Mehr Beispiele? Mit 16 habe ich davon geträumt, als DJ durchzustarten. Plattenspieler und Mischpult gab es irgendwann zum Geburtstag. In Vinyl ist viel Taschengeld geflossen. Das Zeug war aber ganz schön teuer, also habe ich nach Extra-Cash gesucht. Das lag aber nicht auf der Straße, sondern musste mit einem Nebenjob in einem Baumarkt erarbeitet werden. Einmal war ich dort. Für drei Stunden. Dann hat wieder die Faulheit gewonnen.

Jetzt ist das mit der Faulheit natürlich mit zunehmendem Alter so eine Sache. Zur Jugendzeit haben meine Eltern das möglich gemacht (kein Vorwurf). Auch als Student ging das erstmal so weiter. Ich habe im Elternhaus gewohnt, hatte keine Verpflichtungen. Zum ersten Mal bin ich zu dieser Zeit auch an mentale Grenzen gestoßen. Ich hatte mit Informatik an der Uni Karlsruhe begonnen und bin nach einiger Zeit zu Geophysik gewechselt. Beides interessant, beides schwierig und beides mit hohen Anforderungen an logisches Verständnis und leider eben auch Lernfleiß.

Erfasste Daten:
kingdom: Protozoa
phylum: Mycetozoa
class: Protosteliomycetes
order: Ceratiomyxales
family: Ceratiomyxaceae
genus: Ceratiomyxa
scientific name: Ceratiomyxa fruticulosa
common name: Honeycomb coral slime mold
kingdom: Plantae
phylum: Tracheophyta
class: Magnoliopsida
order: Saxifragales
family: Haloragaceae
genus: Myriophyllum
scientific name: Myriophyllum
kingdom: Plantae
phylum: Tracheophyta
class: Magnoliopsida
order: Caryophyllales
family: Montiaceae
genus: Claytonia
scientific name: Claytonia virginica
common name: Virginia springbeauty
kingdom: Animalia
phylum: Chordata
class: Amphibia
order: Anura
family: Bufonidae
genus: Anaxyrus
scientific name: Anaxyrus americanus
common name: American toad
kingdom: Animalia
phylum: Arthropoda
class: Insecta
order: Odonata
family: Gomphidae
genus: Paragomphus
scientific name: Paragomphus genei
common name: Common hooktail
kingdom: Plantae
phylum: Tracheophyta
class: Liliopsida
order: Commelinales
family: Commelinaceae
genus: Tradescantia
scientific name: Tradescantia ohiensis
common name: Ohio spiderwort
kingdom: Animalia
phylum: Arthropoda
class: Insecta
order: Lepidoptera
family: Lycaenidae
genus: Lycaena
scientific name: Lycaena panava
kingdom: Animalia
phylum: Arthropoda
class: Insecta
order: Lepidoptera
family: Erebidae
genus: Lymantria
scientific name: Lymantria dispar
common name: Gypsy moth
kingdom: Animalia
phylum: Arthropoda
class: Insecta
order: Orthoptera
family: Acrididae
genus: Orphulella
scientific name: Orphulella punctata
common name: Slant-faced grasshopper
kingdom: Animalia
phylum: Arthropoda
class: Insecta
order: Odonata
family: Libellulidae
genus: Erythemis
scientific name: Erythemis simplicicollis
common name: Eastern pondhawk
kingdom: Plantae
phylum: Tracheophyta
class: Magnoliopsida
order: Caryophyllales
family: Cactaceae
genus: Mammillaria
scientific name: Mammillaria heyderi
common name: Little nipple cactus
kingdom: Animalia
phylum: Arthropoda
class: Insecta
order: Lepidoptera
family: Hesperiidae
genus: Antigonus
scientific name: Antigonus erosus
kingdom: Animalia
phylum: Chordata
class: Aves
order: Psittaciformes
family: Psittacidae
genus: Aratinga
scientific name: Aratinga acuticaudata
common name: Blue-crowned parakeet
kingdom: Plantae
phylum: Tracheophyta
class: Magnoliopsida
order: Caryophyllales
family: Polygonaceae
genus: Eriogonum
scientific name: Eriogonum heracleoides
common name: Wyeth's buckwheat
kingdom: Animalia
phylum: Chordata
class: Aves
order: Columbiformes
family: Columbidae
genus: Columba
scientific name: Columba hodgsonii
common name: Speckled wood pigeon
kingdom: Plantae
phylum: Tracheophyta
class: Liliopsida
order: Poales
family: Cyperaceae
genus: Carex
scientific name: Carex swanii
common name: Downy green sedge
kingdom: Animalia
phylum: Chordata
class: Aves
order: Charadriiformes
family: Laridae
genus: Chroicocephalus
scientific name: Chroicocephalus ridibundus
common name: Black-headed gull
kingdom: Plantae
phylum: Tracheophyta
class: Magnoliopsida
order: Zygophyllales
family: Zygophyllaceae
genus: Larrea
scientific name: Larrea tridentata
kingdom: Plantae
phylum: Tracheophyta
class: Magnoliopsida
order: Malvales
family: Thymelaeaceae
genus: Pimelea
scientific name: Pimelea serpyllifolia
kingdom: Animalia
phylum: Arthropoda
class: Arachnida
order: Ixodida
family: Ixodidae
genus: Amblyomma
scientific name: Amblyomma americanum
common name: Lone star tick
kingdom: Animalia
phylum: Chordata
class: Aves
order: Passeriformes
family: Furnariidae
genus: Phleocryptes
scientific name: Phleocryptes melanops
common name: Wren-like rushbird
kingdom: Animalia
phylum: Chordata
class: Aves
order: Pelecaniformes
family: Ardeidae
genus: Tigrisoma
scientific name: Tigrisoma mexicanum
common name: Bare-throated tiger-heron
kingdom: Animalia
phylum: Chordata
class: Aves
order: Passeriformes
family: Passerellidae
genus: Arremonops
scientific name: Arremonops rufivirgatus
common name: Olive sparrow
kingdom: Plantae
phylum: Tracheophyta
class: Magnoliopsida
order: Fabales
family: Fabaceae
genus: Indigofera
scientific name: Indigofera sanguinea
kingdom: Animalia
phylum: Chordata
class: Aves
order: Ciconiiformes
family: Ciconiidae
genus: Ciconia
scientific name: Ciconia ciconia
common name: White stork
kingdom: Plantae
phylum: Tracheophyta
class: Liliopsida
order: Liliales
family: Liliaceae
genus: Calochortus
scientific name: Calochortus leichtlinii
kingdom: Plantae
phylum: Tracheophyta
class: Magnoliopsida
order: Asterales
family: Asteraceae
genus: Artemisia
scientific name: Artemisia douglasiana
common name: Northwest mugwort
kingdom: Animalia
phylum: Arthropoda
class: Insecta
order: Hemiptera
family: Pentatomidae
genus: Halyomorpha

* AUFGABEN
1 > Schreibe den Textausschnitt über Faulheit vollständig und unverändert ab.
2 > Entnimm den Einträgen die Zeilen vom ersten Eintrag bis einschließlich der Zeile mit „scientific name: Anaxyrus americanus“ und gib nur diese wortgetreu wieder.

* LÖSUNGEN
1 >
Mehr Beispiele? Mit 16 habe ich davon geträumt, als DJ durchzustarten. Plattenspieler und Mischpult gab es irgendwann zum Geburtstag. In Vinyl ist viel Taschengeld geflossen. Das Zeug war aber ganz schön teuer, also habe ich nach Extra-Cash gesucht. Das lag aber nicht auf der Straße, sondern musste mit einem Nebenjob in einem Baumarkt erarbeitet werden. Einmal war ich dort. Für drei Stunden. Dann hat wieder die Faulheit gewonnen.

Jetzt ist das mit der Faulheit natürlich mit zunehmendem Alter so eine Sache. Zur Jugendzeit haben meine Eltern das möglich gemacht (kein Vorwurf). Auch als Student ging das erstmal so weiter. Ich habe im Elternhaus gewohnt, hatte keine Verpflichtungen. Zum ersten Mal bin ich zu dieser Zeit auch an mentale Grenzen gestoßen. Ich hatte mit Informatik an der Uni Karlsruhe begonnen und bin nach einiger Zeit zu Geophysik gewechselt. Beides interessant, beides schwierig und beides mit hohen Anforderungen an logisches Verständnis und leider eben auch Lernfleiß.

2 >
kingdom: Protozoa
phylum: Mycetozoa
class: Protosteliomycetes
order: Ceratiomyxales
family: Ceratiomyxaceae
genus: Ceratiomyxa
scientific name: Ceratiomyxa fruticulosa
common name: Honeycomb coral slime mold
kingdom: Plantae
phylum: Tracheophyta
class: Magnoliopsida
order: Saxifragales
family: Haloragaceae
genus: Myriophyllum
scientific name: Myriophyllum
kingdom: Plantae
phylum: Tracheophyta
class: Magnoliopsida
order: Caryophyllales
family: Montiaceae
genus: Claytonia
scientific name: Claytonia virginica
common name: Virginia springbeauty
kingdom: Animalia
phylum: Chordata
class: Amphibia
order: Anura
family: Bufonidae
genus: Anaxyrus
scientific name: Anaxyrus americanus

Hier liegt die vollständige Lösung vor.